***** AVAILABLE RECORDS

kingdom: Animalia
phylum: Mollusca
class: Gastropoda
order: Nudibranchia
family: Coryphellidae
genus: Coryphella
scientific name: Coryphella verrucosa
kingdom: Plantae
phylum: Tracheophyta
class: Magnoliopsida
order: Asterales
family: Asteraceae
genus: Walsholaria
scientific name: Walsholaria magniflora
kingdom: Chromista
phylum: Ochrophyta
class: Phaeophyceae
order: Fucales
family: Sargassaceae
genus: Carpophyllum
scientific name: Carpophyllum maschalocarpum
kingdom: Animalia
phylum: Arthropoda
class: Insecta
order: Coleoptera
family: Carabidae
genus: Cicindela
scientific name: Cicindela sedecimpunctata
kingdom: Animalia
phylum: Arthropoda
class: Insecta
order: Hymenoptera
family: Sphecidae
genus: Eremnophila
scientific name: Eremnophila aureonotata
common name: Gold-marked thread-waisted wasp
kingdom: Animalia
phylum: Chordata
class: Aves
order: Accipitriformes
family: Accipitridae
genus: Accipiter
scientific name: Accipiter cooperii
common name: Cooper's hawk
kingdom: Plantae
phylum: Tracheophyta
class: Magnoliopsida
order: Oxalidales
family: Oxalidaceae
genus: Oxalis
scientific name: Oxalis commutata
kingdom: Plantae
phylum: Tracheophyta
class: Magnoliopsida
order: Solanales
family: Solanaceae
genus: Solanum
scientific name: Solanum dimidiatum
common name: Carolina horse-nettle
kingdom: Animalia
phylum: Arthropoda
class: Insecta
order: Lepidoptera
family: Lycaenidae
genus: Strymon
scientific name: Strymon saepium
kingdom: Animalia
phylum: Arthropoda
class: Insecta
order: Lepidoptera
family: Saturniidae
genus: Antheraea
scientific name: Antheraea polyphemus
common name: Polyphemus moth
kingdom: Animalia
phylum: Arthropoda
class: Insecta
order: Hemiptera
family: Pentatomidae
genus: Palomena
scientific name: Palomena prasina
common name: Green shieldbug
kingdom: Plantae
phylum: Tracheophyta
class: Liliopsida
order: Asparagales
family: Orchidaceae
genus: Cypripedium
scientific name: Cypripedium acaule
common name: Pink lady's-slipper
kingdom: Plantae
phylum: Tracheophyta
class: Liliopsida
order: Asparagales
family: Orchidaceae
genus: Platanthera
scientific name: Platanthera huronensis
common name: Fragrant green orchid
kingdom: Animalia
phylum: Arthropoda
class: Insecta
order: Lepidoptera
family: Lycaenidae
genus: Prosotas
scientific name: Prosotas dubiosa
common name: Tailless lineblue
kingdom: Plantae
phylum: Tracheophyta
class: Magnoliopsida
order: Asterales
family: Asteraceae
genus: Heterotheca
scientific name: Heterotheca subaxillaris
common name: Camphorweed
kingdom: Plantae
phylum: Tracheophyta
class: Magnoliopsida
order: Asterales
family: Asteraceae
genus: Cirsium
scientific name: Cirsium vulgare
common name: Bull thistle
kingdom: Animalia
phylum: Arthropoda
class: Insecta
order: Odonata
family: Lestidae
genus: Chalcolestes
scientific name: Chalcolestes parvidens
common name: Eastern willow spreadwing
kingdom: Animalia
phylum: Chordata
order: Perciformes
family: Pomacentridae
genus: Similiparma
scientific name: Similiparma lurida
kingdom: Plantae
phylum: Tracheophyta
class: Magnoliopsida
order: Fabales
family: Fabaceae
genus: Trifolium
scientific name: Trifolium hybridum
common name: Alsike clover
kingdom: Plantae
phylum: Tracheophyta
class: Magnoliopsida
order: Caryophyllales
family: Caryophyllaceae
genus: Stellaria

**********

PROBLEM STATEMENT |
Repeat the lines from the line with "genus: Solanum" to the line with "genus: Platanthera", both included, exactly as they appear, without any changes.

RESULT OF THIS TASK |
genus: Solanum
scientific name: Solanum dimidiatum
common name: Carolina horse-nettle
kingdom: Animalia
phylum: Arthropoda
class: Insecta
order: Lepidoptera
family: Lycaenidae
genus: Strymon
scientific name: Strymon saepium
kingdom: Animalia
phylum: Arthropoda
class: Insecta
order: Lepidoptera
family: Saturniidae
genus: Antheraea
scientific name: Antheraea polyphemus
common name: Polyphemus moth
kingdom: Animalia
phylum: Arthropoda
class: Insecta
order: Hemiptera
family: Pentatomidae
genus: Palomena
scientific name: Palomena prasina
common name: Green shieldbug
kingdom: Plantae
phylum: Tracheophyta
class: Liliopsida
order: Asparagales
family: Orchidaceae
genus: Cypripedium
scientific name: Cypripedium acaule
common name: Pink lady's-slipper
kingdom: Plantae
phylum: Tracheophyta
class: Liliopsida
order: Asparagales
family: Orchidaceae
genus: Platanthera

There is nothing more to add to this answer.